# [Exercise set]
- 1) In the blog post about qualifying for the Boston Marathon, on what day could runners whose qualifying time fell between 10 and 20 minutes apply?
- 2) Reproduce word for word the part of the Boston Marathon blog post between "Cycle ahead 2 months" and "I wanted to!", inclusive.
- 3) Take the blog post about qualifying for the Boston Marathon further, picking up after its final sentence.

Boston Bound!

It all starts here...

I’m not sure why I hemmed and hawed about this so much. I mean honestly. I ran my first marathon this year. I ran it well. Better than I expected. And my time was a Boston Qualifier. I guess I figured my biggest obstacle would be convincing my husband that this was a run I should do. Why? Well, because I qualified. And not many runners do.

Of course, what happened at Boston this past year was unthinkable. And, since I’m a recent running junkie, it was the first year I actually watched some of it on television. Before all the horrible goings on, it was magical. And I thought to myself…probably never. I should plan to go, however, as a spectator one year. That might be a nice trip for me to take on my own.

Cycle ahead 2 hours, and mayhem occurs. I think about those I know and those I have heard would be there. And I pray everyone is OK. Bomb a road race? Seriously? It is still so surreal.

Cycle ahead 2 months and I run my very first marathon. I don’t even know if I checked to see what I needed to run to qualify. I just know in the back of my mind that I wanted to complete it in under 4 hours. And I did. Later did I find out that I qualified by a little over 10 minutes. That, in itself, was reason to be proud. Forget about even applying to run at Boston. I ran fast enough that I could apply if I wanted to!

Cycle ahead 2 more months. I run into a dear friend who recently moved to the west coast and is a runner herself. “You have to try to get in. You qualified. Do you know how many people have been running for years and have never qualified?”

All I could think of was that 2014 would be like no other year. Mainly, of course, because of what happened in 2013. The field is promising to be larger. It will be harder to get in. There will be much more security. And I’m sure maneuvering around the city will be tougher than ever. Do I even want to be involved in all that?

Funny, but if it were just me and me alone, I wouldn’t hesitate. But I have a husband and children. And I suppose they have to come first, regardless. My husband would for certain have an opinion and I’m pretty sure it would be one I wouldn’t want to hear. But I know that if I decided to go for it, he would support me.

So, I looked it up. September 11th was to be the day where those whose qualifying time fell between 10 and 20 minutes could apply. That would be me. Would there even be any slots left? And if there were, and if I did make it in, am I willing to commit to the race?

I double checked the dates and sent an e-mail to my sister the day before asking her…if I did make it, would she come with me if I made it in. We could make a weekend of it! Of course, her response was a resounding “yes”.

# [Dataset extract]

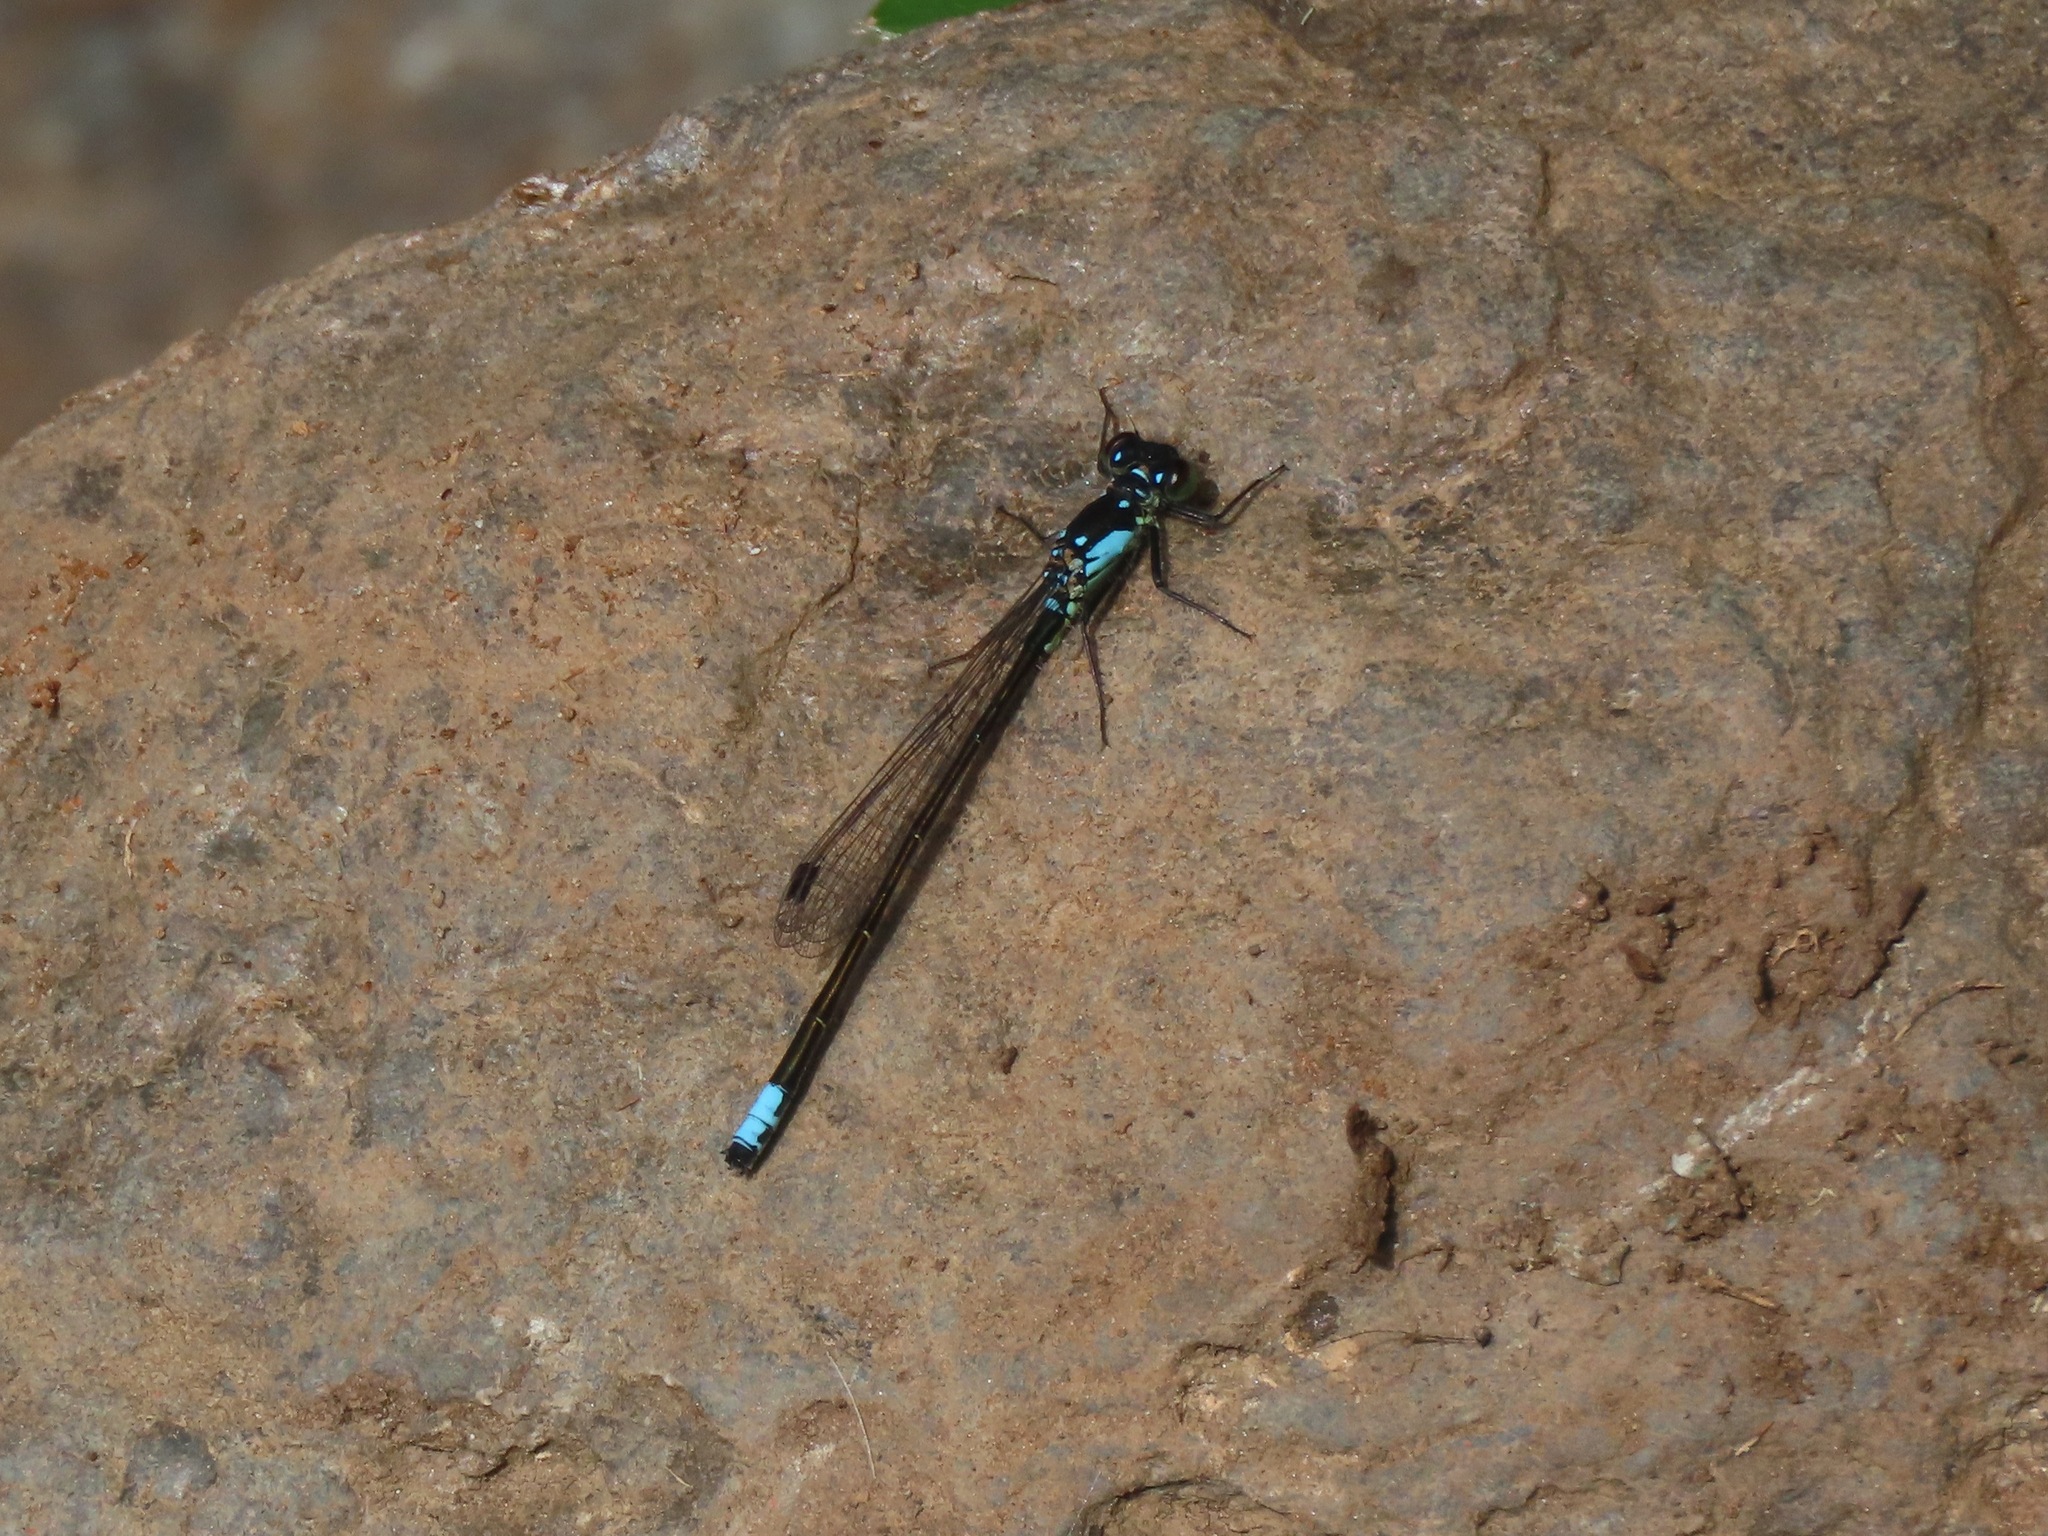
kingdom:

...

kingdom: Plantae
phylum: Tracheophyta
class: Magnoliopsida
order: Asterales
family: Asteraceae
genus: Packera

---

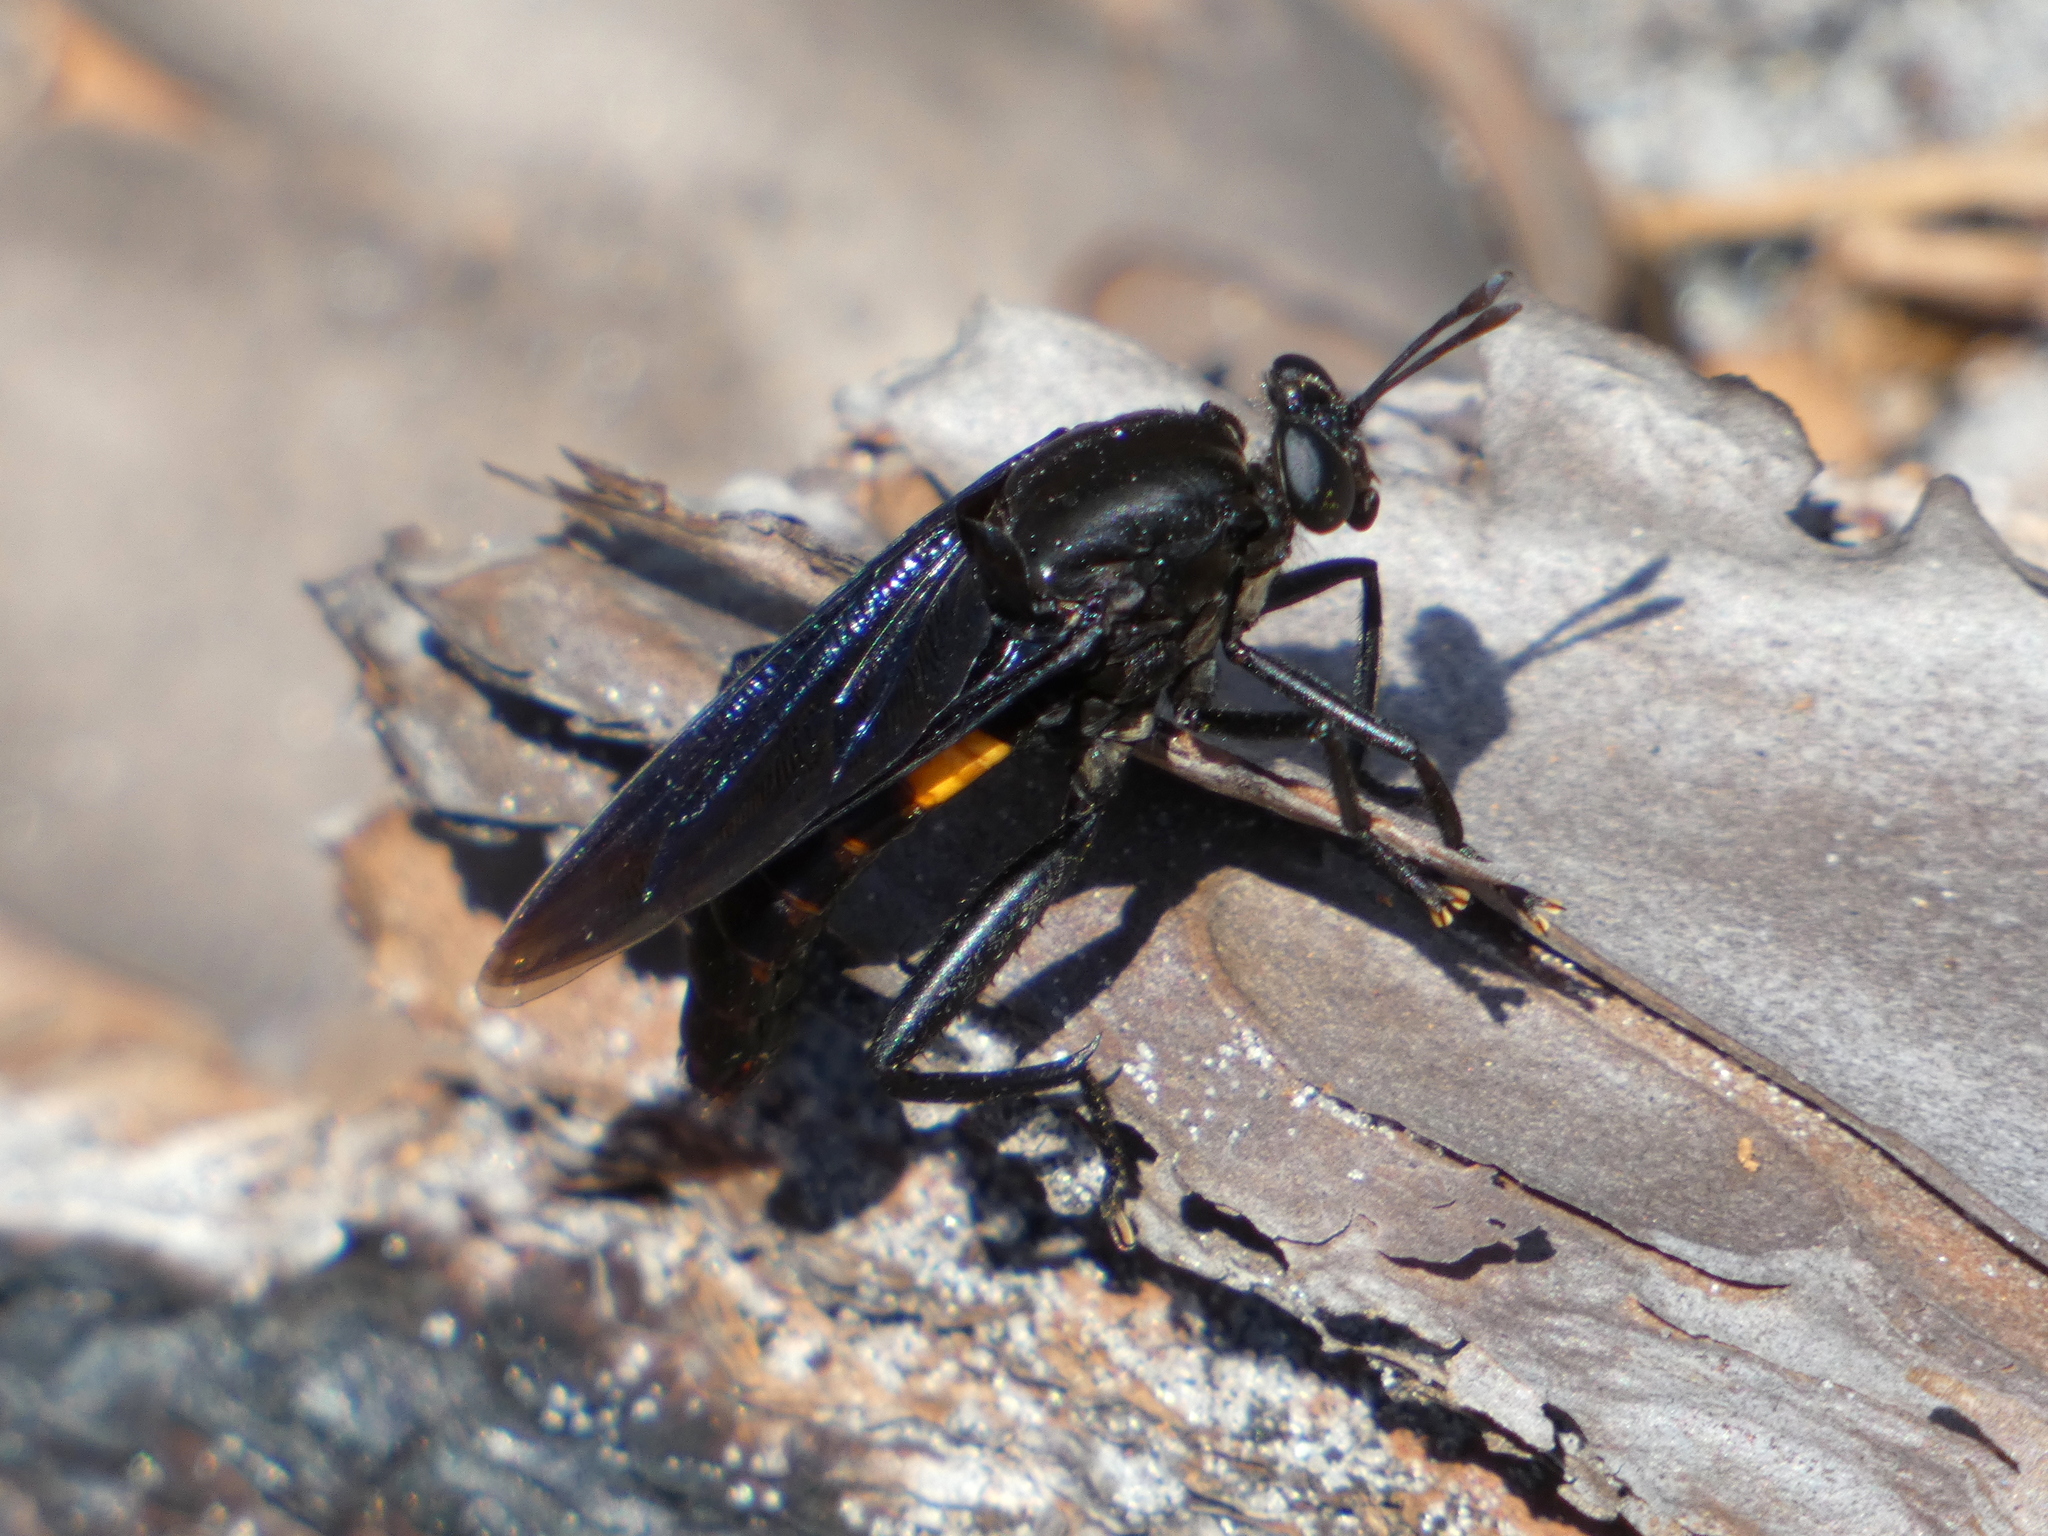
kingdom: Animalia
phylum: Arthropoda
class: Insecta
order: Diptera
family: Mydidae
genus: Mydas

# [Task-by-task results]
- 1) September 11th

- 2)
Cycle ahead 2 months and I run my very first marathon. I don’t even know if I checked to see what I needed to run to qualify. I just know in the back of my mind that I wanted to complete it in under 4 hours. And I did. Later did I find out that I qualified by a little over 10 minutes. That, in itself, was reason to be proud. Forget about even applying to run at Boston. I ran fast enough that I could apply if I wanted to!

- 3)
The next morning, during our P90X workout, I finally told my husband it was my day to decide. He was kind of surprised I was even pondering it, I think. I caught him off guard. It was a short discussion, but he told me to do what I wanted to do.

I decided to run on it.

Ironically, I was listening to Marathon Training Academy’s podcast during my run Wednesday morning, and it happened to be the one recorded after the Boston bombings. Crazy, but here it was, 9/11, and I was listening to first hand accounts from runners at Boston on that fateful day, and trying to make the decision…apply or let it fly?

Well, I could wait until 2015. But I started to think about how special it would really be to be in attendance at Boston in 2014. It seems, and I’m a huge believer in fate, that somehow, this was how it was to be. And that I should be there. By gosh, I deserved to be there. I earned it. Angie and Trevor’s tag line on the podcast is “You do have what it takes to run a marathon.” Yes, dang it. I do!

So, I went home, pulled out the credit card, and sat in front of the computer screen. I made it to the shirt size selection. Butterflies. I cancelled it and closed the browser. I got up, made a cup of coffee, and I tried again. This time I made it all the way to the submit button. I cancelled it again.

Time to suck it up.

The third time I hit submit. No turning back now.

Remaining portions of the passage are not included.